[[ Input, beginning ]]

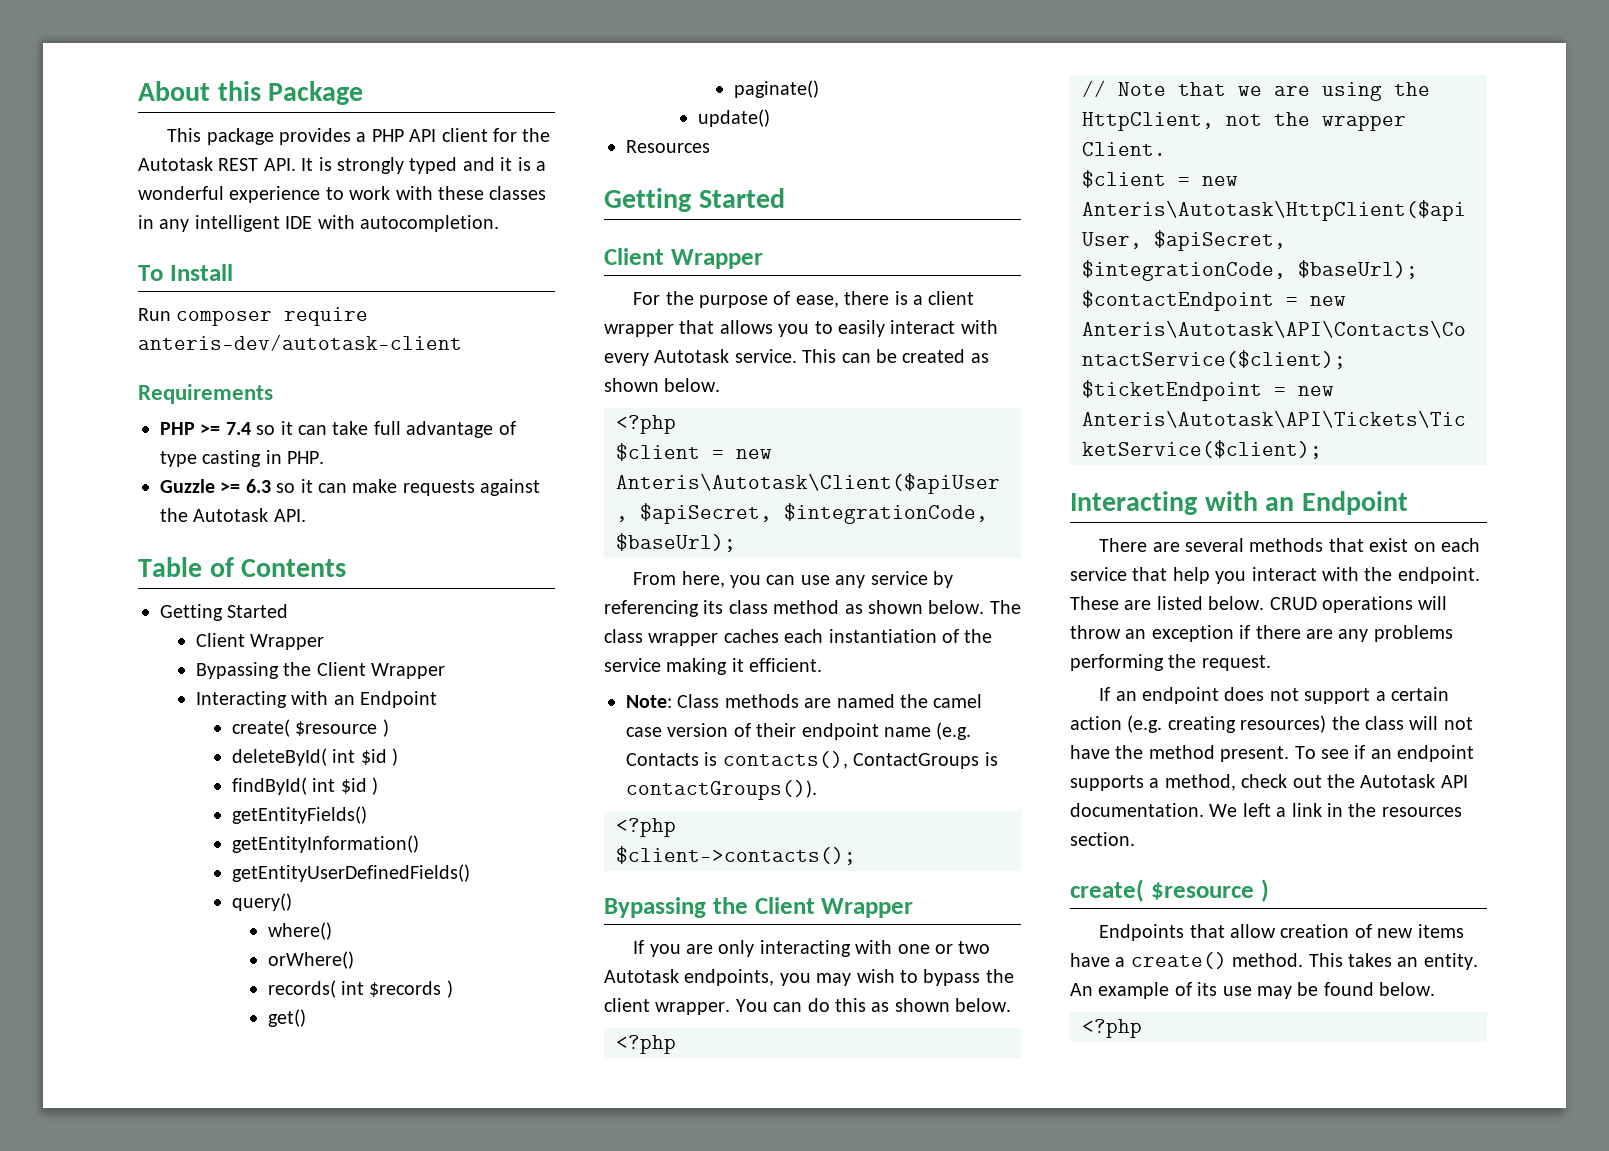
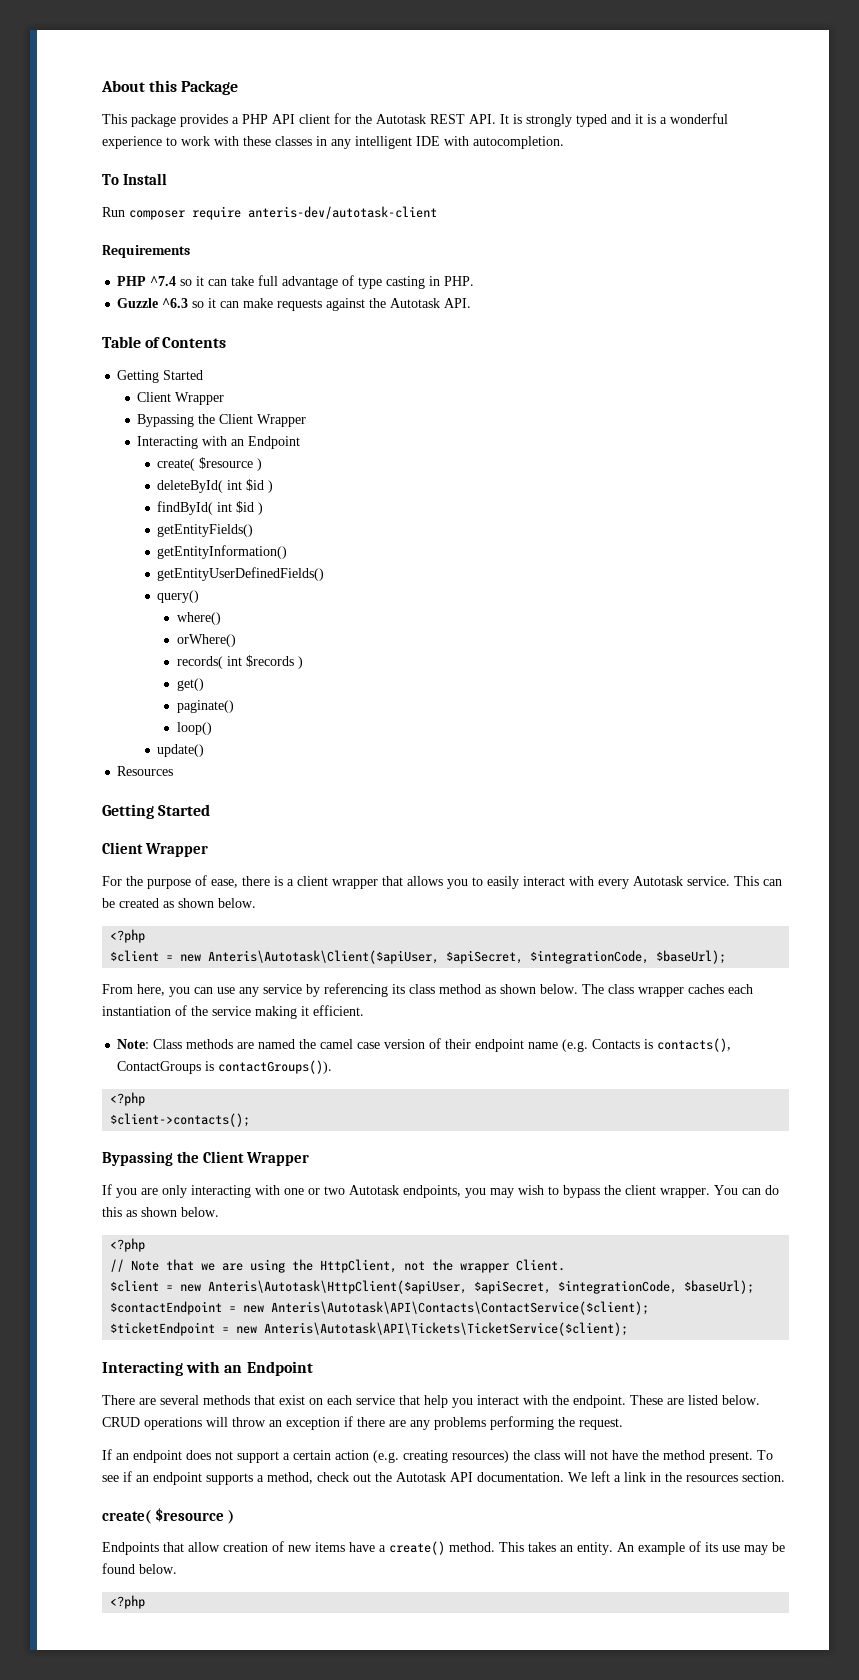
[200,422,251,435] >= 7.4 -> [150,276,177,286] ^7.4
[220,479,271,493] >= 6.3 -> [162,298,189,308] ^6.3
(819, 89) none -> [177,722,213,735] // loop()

[[ Input, end ]]
[[ Input, beginning ]]

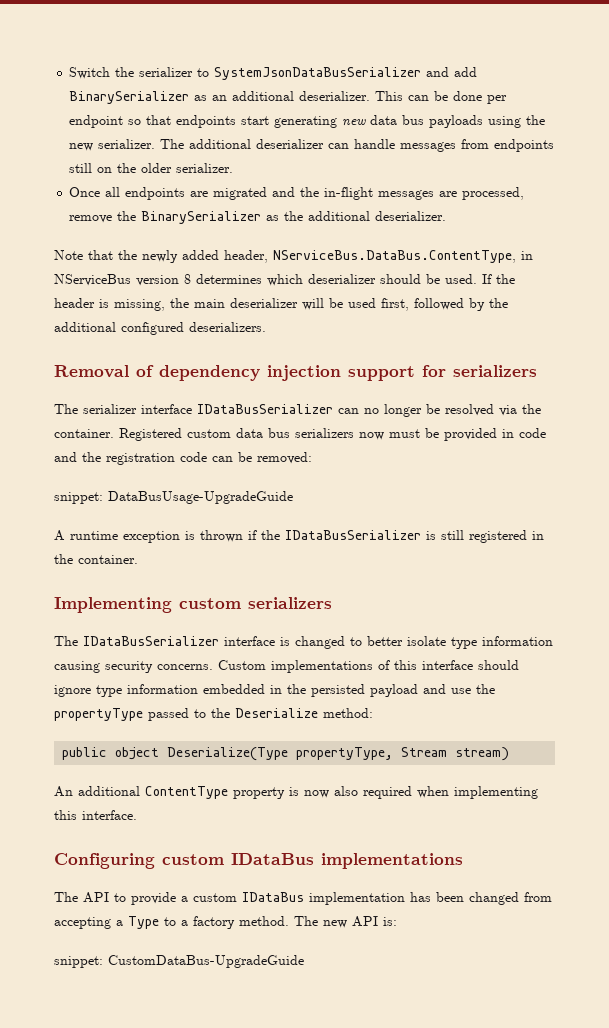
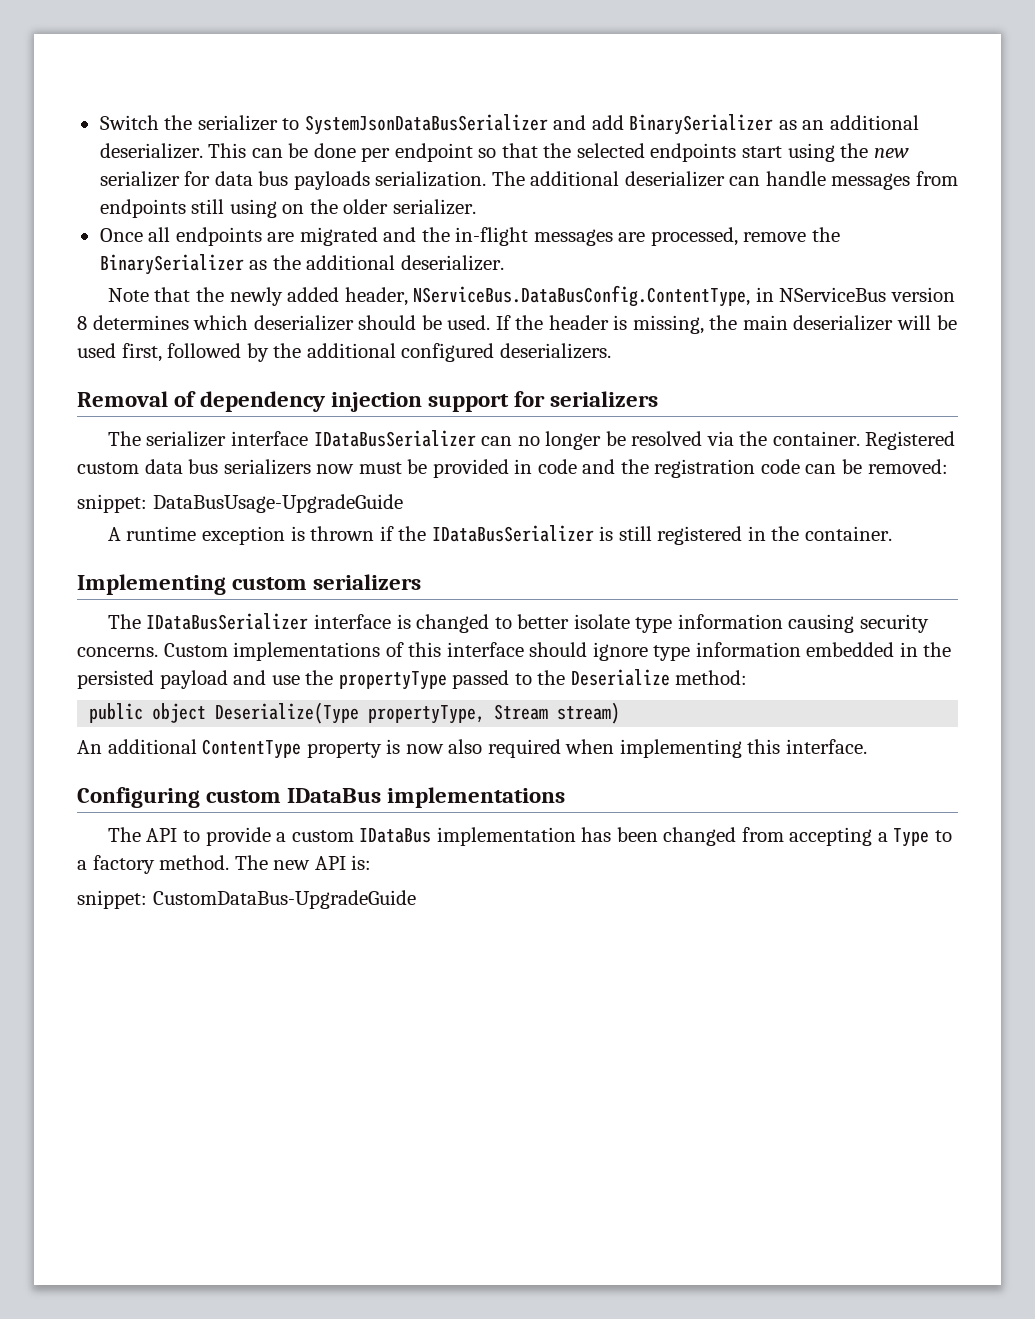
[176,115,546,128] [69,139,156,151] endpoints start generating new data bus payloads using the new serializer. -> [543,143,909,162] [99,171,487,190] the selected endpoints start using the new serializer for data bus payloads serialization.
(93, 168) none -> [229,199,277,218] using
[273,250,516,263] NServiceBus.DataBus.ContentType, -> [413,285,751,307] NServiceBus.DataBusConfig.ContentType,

[[ Input, end ]]

Respond with a number only, please: how many lines in this data include the word "none".

Solution below – 2